Rare disease therapeutic development is constrained by sparse literature, fragmented evidence, and limited mechanistic understanding. Conventional AI tools trained on well-characterized disease biology offer limited utility in this setting.

What Urchin Did

Urchin integrated SharkTooth's proprietary time-series RNA-sequencing data from CMT1A mouse models with a broad array of public evidence: literature, pathway and functional annotations, genetics and disease databases, pharmacology and compound datasets, and high-throughput screening data.

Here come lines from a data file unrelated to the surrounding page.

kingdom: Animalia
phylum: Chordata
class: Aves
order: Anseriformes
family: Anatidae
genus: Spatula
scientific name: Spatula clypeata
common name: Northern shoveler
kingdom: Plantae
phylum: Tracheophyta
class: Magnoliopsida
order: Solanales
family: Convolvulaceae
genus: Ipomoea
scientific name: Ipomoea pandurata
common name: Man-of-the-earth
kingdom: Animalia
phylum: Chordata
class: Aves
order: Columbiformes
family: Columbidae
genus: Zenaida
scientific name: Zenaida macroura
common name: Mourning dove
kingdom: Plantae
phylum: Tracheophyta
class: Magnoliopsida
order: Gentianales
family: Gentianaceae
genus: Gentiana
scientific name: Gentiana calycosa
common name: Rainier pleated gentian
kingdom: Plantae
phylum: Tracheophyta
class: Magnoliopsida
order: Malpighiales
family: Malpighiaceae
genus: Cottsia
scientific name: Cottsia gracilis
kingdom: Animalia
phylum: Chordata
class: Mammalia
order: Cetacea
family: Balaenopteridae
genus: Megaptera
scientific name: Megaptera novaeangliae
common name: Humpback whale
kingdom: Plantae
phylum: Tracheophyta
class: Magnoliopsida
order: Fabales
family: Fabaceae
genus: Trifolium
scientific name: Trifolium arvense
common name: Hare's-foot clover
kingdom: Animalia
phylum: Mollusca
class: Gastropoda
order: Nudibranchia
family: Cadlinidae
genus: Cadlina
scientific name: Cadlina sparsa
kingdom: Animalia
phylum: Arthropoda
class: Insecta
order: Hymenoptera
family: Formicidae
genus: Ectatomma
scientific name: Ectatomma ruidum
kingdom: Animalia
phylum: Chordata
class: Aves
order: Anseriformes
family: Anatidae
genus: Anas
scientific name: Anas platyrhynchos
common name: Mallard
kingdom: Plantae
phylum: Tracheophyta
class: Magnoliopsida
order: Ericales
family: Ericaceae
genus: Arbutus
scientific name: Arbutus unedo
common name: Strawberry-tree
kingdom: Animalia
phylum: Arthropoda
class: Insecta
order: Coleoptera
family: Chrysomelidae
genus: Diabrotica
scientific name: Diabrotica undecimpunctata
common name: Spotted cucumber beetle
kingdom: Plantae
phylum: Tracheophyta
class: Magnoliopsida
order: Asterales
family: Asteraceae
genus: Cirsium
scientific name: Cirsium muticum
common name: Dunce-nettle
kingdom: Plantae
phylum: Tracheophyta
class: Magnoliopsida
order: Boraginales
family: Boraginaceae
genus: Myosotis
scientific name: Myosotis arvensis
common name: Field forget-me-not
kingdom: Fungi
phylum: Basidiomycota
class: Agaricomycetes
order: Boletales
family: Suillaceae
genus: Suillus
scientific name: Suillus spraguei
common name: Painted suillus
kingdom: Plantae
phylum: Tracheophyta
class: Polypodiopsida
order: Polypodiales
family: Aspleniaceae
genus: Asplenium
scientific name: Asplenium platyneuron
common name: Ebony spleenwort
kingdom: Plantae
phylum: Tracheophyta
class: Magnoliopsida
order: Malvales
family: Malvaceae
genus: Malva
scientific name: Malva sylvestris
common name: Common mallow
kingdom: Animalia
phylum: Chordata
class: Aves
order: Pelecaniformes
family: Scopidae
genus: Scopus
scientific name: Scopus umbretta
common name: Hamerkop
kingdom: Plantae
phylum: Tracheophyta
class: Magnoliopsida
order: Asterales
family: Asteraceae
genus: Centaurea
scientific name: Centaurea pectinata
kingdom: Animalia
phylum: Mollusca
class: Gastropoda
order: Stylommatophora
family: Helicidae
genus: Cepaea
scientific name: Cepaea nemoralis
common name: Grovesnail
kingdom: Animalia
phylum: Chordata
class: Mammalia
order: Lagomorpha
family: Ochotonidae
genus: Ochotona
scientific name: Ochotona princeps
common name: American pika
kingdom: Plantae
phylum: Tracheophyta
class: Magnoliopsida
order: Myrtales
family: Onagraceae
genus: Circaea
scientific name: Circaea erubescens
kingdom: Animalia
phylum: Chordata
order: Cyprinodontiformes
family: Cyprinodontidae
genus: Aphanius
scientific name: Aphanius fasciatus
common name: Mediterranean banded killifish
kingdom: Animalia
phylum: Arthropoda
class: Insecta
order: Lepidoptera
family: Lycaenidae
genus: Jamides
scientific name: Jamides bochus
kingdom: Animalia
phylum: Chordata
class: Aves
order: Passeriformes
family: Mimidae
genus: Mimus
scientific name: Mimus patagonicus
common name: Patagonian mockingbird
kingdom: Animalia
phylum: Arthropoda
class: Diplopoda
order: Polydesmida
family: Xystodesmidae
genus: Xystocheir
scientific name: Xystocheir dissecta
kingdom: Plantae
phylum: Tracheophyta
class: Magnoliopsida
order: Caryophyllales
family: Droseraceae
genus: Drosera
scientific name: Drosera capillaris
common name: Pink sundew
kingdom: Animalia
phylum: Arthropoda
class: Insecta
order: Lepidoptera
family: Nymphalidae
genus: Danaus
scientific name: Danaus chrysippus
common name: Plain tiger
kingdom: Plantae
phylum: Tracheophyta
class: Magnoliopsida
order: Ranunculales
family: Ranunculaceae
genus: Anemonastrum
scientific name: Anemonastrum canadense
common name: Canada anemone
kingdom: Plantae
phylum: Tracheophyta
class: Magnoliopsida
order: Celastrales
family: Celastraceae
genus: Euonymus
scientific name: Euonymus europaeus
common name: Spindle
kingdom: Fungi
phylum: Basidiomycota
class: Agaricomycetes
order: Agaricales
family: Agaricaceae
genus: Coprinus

From that integrated evidence base, Urchin produced six categories of output:

1. Pathway-level mechanistic analyses: reconstructing disease-relevant pathways and perturbed biology
2. Prioritized therapeutic hypotheses: identifying biologically actionable intervention points and mechanisms
3. Compound nomination and rationale: nominating compounds and drug classes with mechanistic justifications
4. Analogue exploration: exploring structural analogues to identify compounds with potentially improved safety or pharmacologic profiles
5. Transcriptomic integration: using RNA-seq evidence to refine mechanisms and prioritize interventions
6. In vivo design support: informing dosing strategies and experimental design considerations

Impact

Urchin's analysis surfaced a drug class that SharkTooth's scientific advisors had not originally prioritized, expanded the set of experimentally testable hypotheses, and directly informed the selection and dosing of 19 compounds now undergoing in vivo testing.